◆ **WORK ORDER**: Restate the following entries exactly. Keep the pictures out.

◆ **DATA EXCERPTS**:

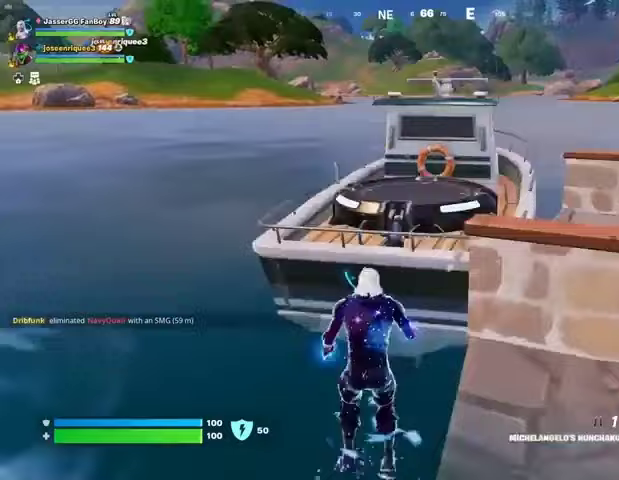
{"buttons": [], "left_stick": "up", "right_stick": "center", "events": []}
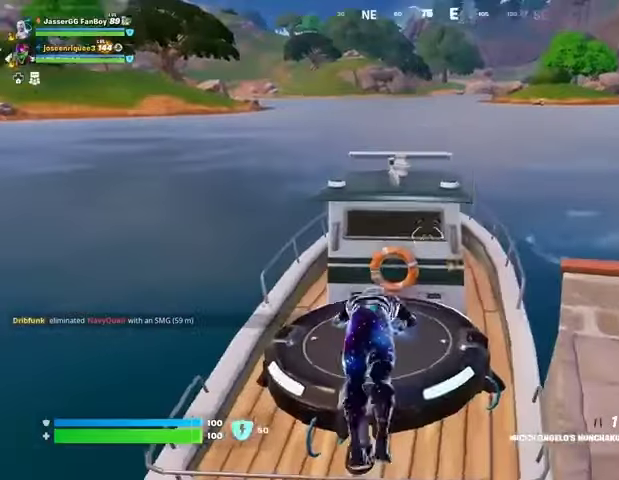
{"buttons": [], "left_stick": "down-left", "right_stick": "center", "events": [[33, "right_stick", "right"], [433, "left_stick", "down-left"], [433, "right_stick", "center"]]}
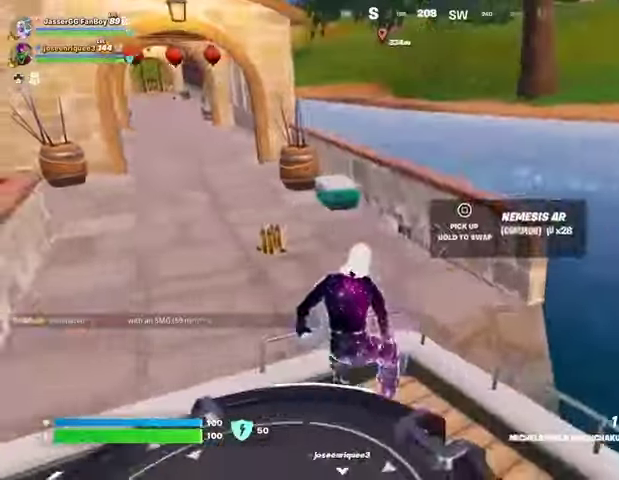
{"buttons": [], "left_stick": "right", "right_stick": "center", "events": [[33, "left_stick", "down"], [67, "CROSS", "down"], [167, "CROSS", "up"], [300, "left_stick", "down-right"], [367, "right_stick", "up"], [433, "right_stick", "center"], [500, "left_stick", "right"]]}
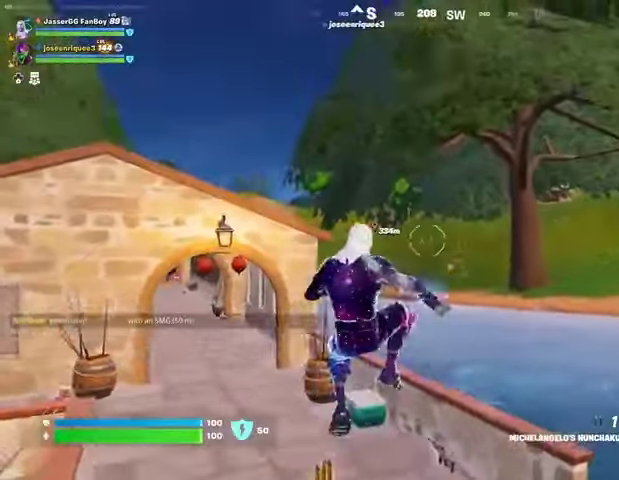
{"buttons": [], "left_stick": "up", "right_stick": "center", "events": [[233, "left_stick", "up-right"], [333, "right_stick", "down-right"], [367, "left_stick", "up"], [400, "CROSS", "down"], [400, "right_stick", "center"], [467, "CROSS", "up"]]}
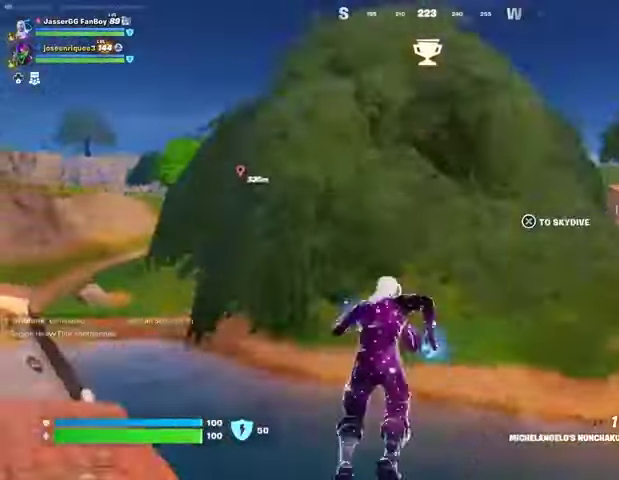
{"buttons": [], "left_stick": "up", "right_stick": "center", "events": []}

◆ **PROBLEM SOLUTION**:
{"buttons": [], "left_stick": "up", "right_stick": "center", "events": []}
{"buttons": [], "left_stick": "down-left", "right_stick": "center", "events": [[33, "right_stick", "right"], [433, "left_stick", "down-left"], [433, "right_stick", "center"]]}
{"buttons": [], "left_stick": "right", "right_stick": "center", "events": [[33, "left_stick", "down"], [67, "CROSS", "down"], [167, "CROSS", "up"], [300, "left_stick", "down-right"], [367, "right_stick", "up"], [433, "right_stick", "center"], [500, "left_stick", "right"]]}
{"buttons": [], "left_stick": "up", "right_stick": "center", "events": [[233, "left_stick", "up-right"], [333, "right_stick", "down-right"], [367, "left_stick", "up"], [400, "CROSS", "down"], [400, "right_stick", "center"], [467, "CROSS", "up"]]}
{"buttons": [], "left_stick": "up", "right_stick": "center", "events": []}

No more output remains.